**DATA FOR PROCESSING**
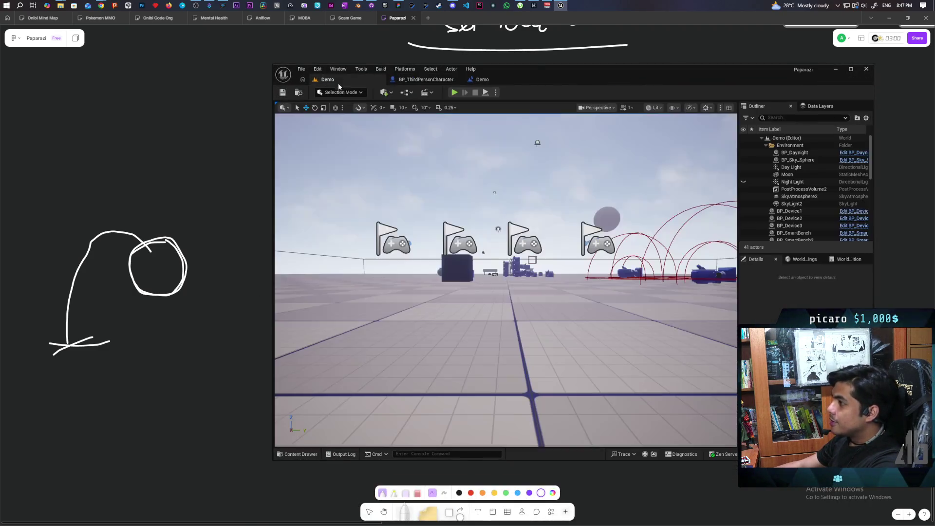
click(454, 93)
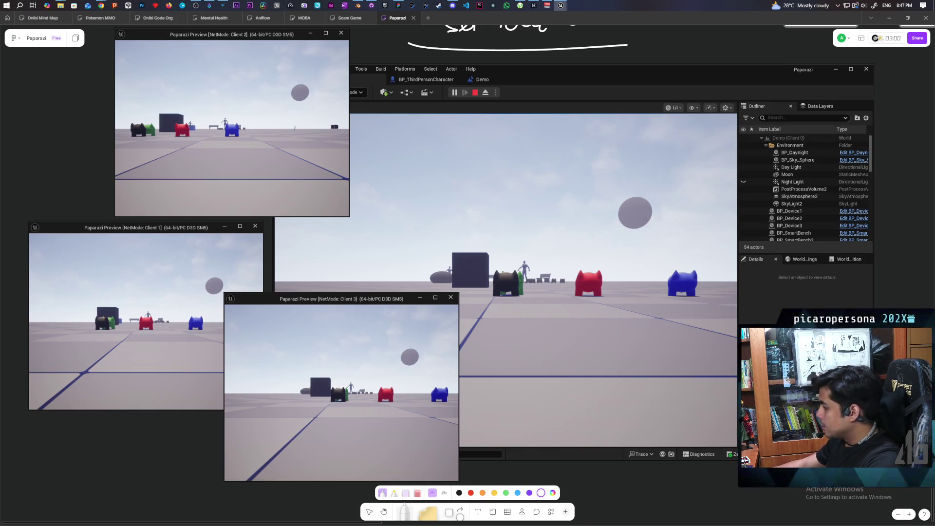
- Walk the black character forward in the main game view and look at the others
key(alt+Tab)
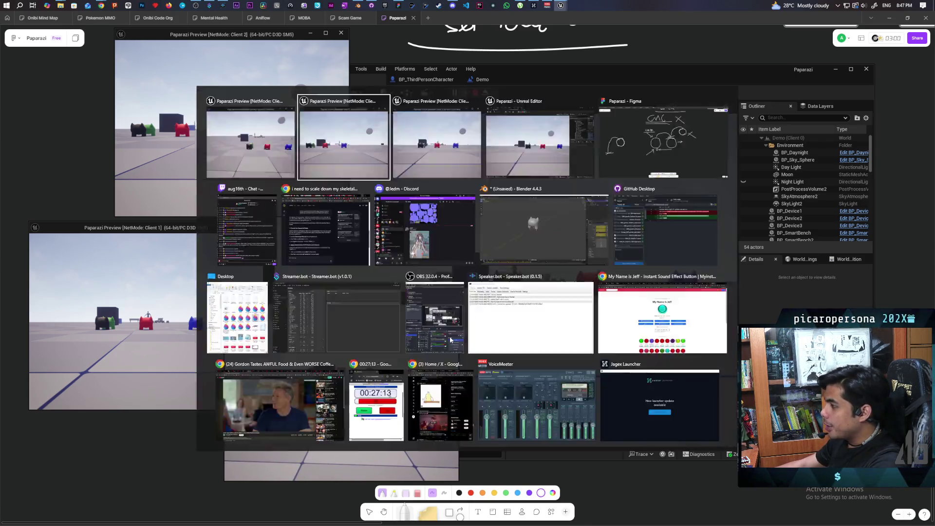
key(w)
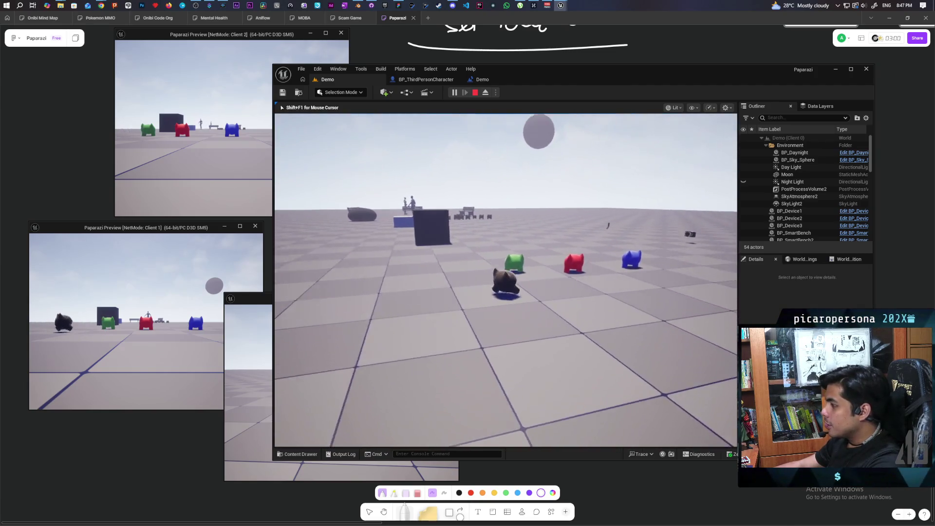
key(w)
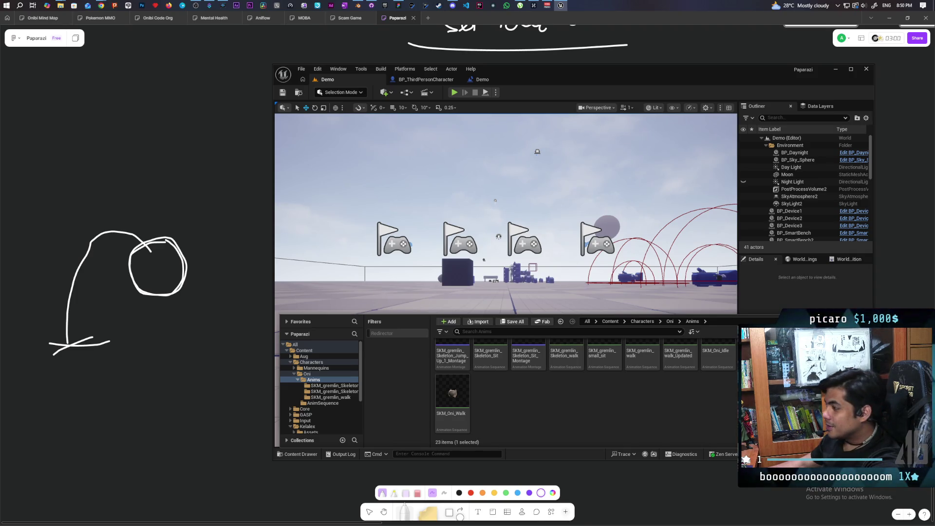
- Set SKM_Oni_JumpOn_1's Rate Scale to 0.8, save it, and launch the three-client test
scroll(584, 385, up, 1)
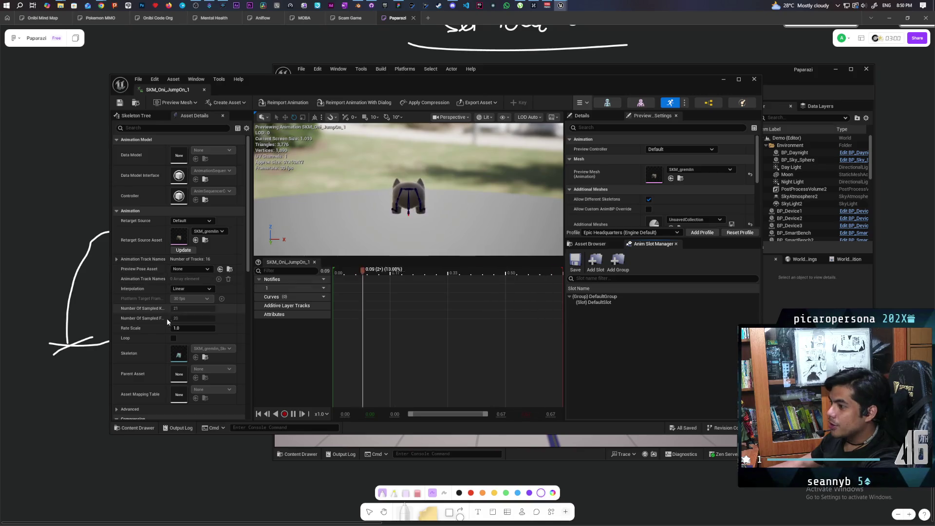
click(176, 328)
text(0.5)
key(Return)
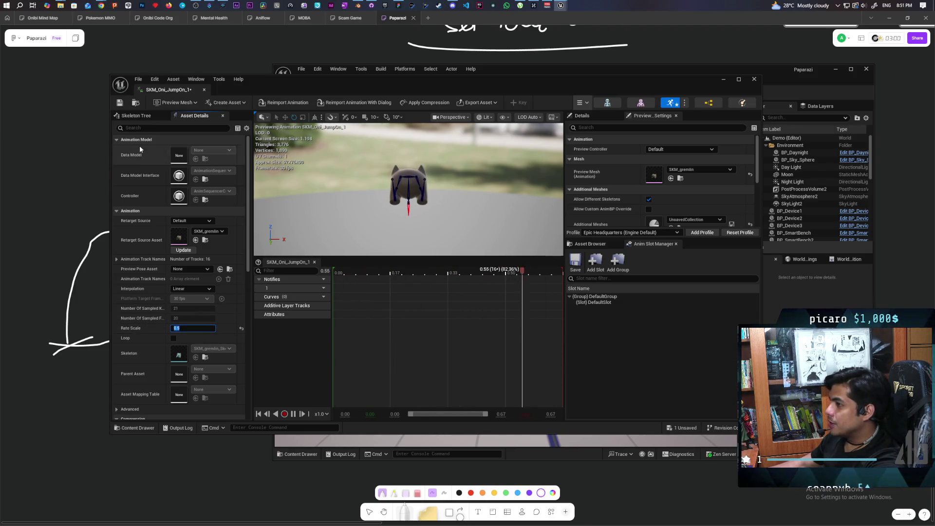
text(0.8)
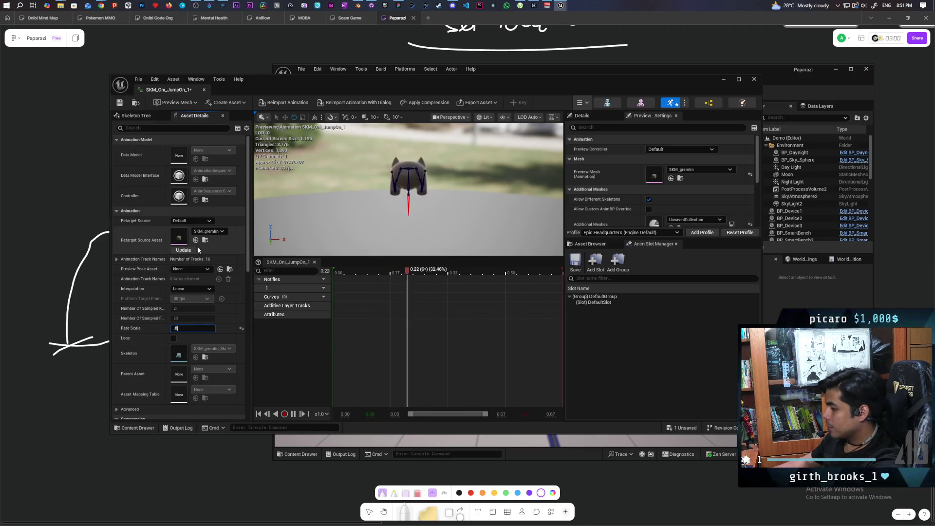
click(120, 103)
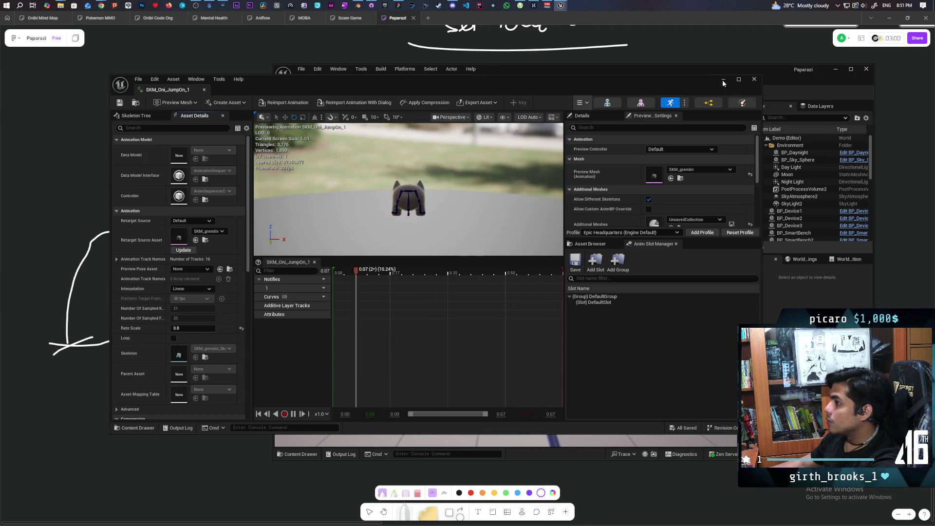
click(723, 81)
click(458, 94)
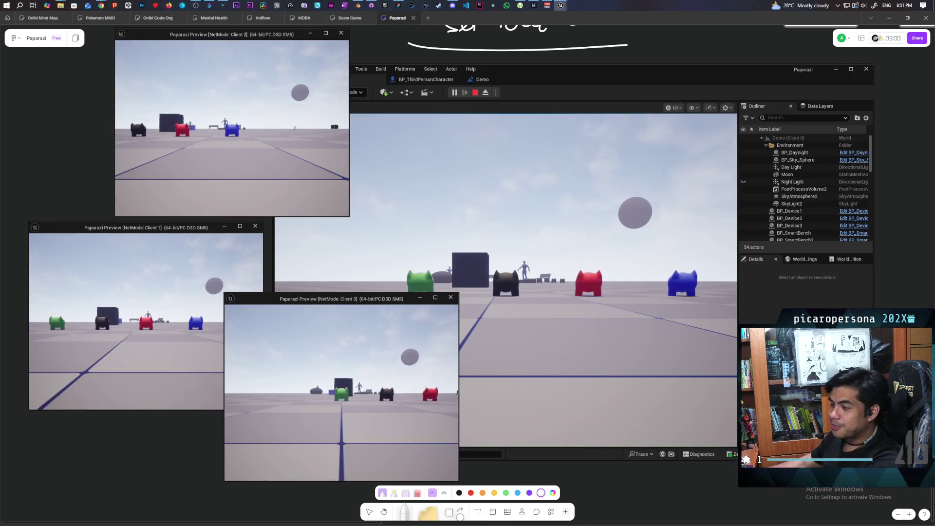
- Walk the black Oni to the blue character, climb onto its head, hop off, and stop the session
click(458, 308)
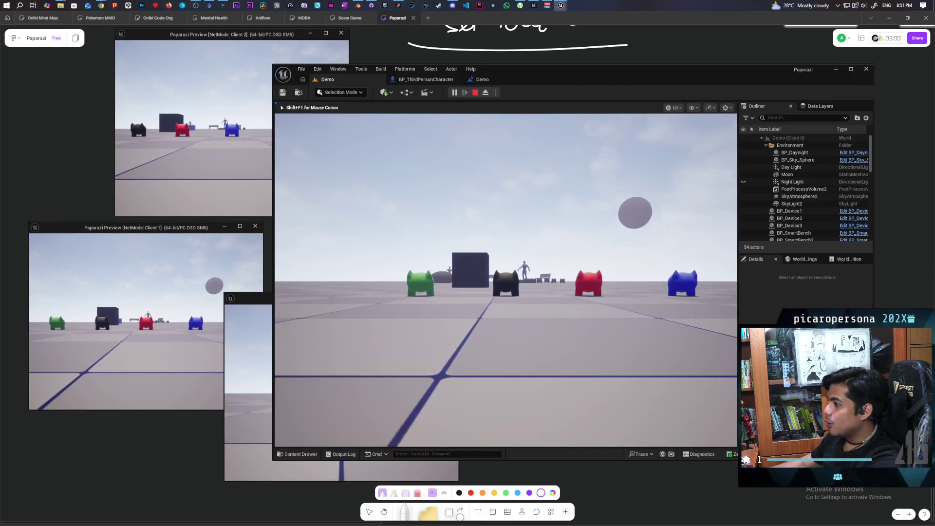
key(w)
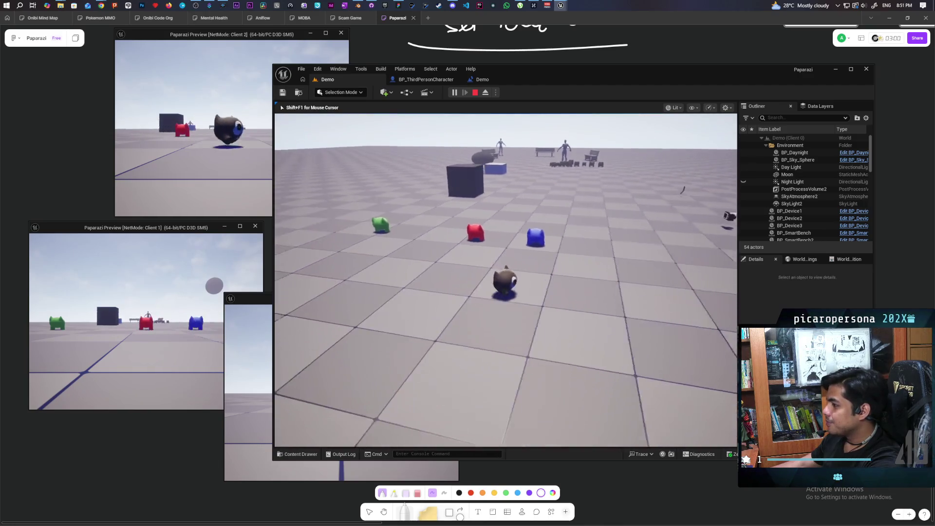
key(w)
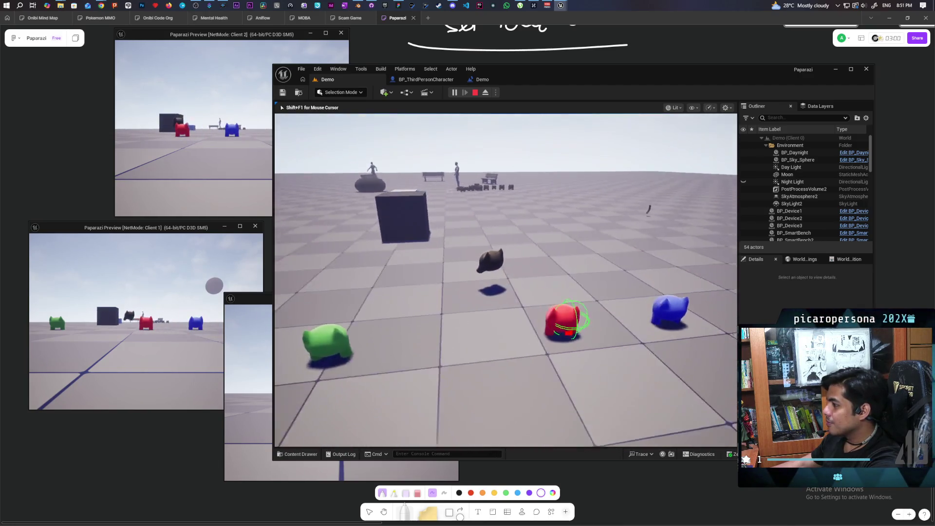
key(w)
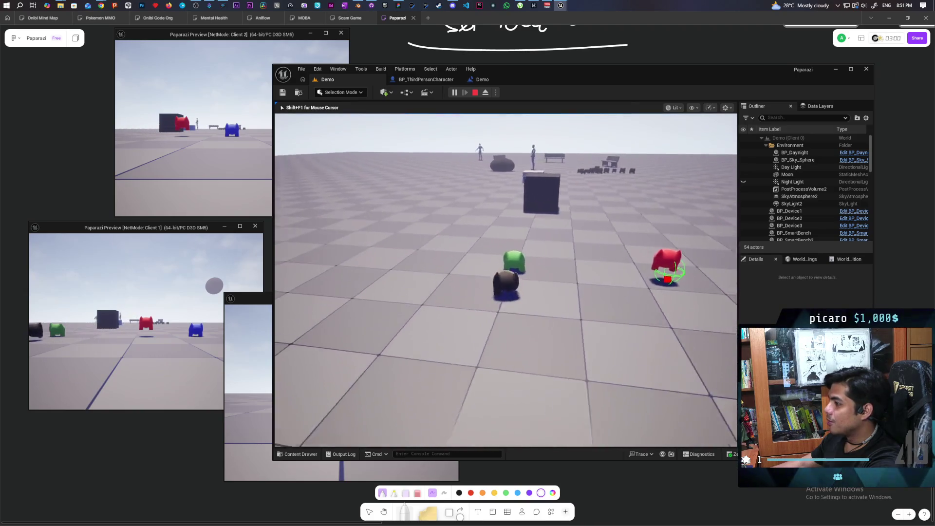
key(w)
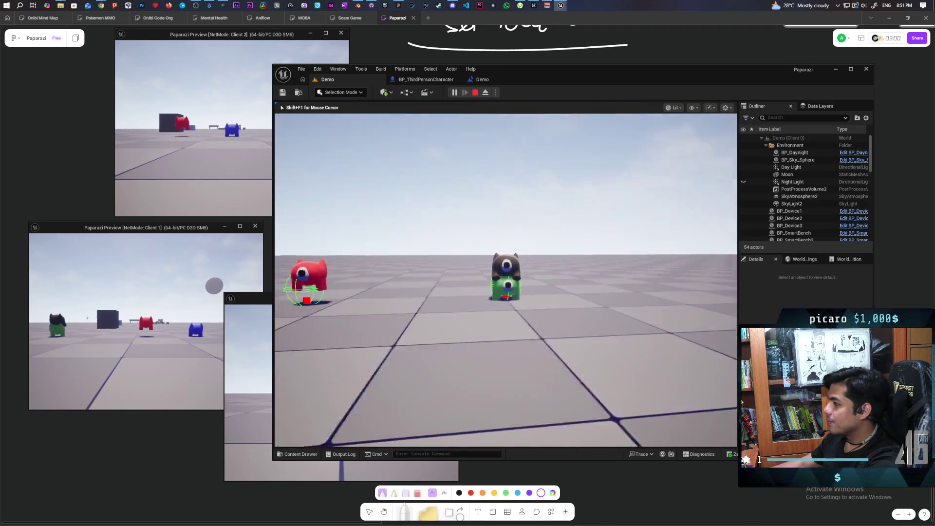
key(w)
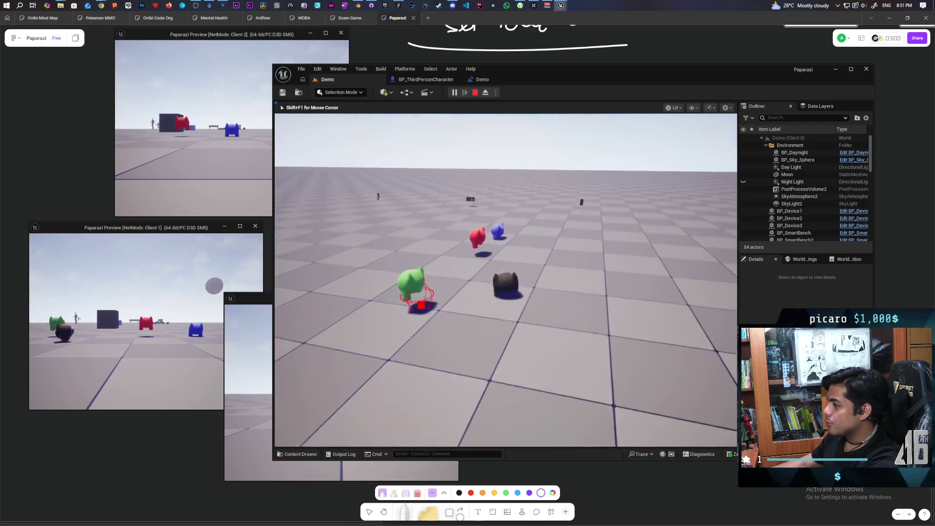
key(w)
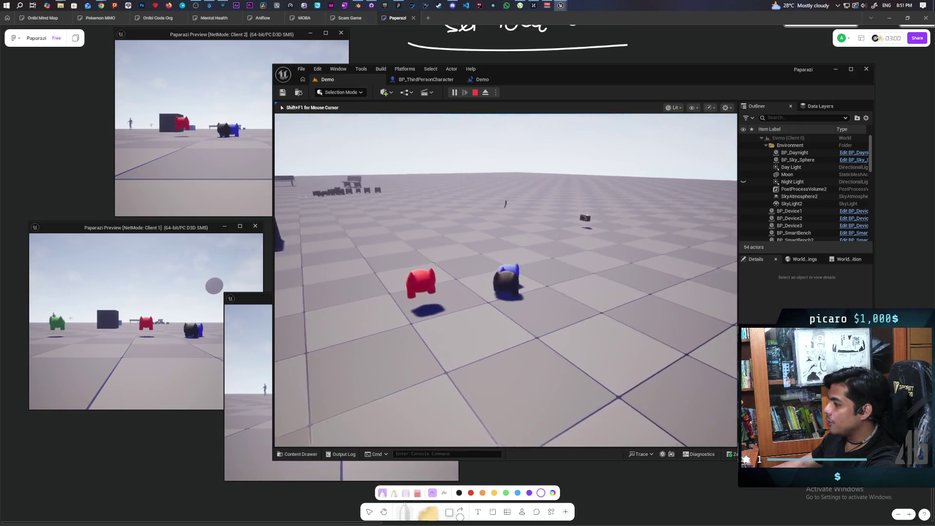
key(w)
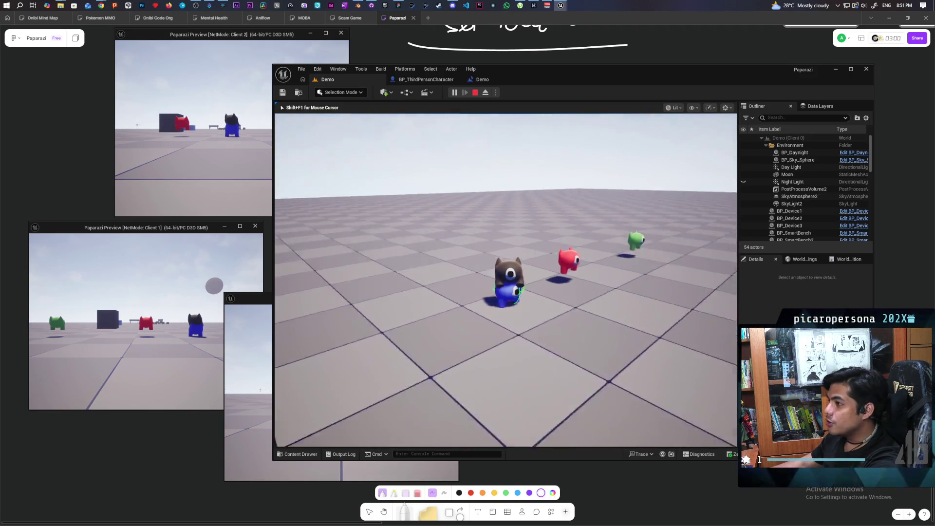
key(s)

**PROBLEM STATEMENT**
Skip all pictures. Copy exactly the lines from the one containing "click(458, 94)" through the end of the records, both ends included.

**WRITTEN RESPONSE**
click(458, 94)
- Walk the black Oni to the blue character, climb onto its head, hop off, and stop the session
click(458, 308)
key(w)
key(w)
key(w)
key(w)
key(w)
key(w)
key(w)
key(s)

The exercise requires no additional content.